● Assigned task: Start to finish, retype the entries exactly while omitting the pictures.

Stored data entries
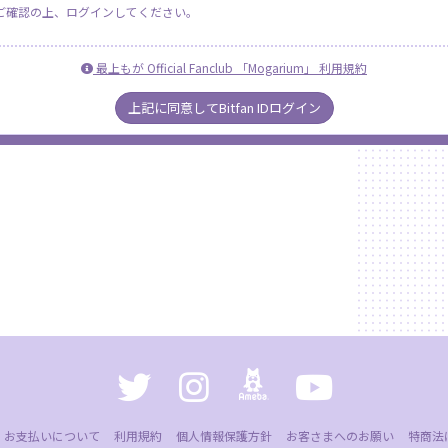
ご確認の上、ログインしてください。
最上もが Official Fanclub 「Mogarium」 利用規約
上記に同意してBitfan IDログイン
お支払いについて
利用規約
個人情報保護方針
お客さまへのお願い
特商法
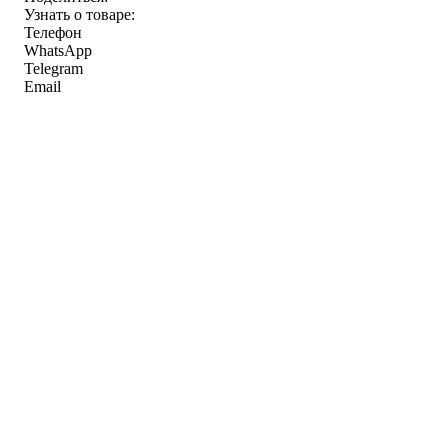
Узнать о товаре:
Телефон
WhatsApp
Telegram
Email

● Result for this task:
ご確認の上、ログインしてください。
最上もが Official Fanclub 「Mogarium」 利用規約
上記に同意してBitfan IDログイン
お支払いについて
利用規約
個人情報保護方針
お客さまへのお願い
特商法
Узнать о товаре:
Телефон
WhatsApp
Telegram
Email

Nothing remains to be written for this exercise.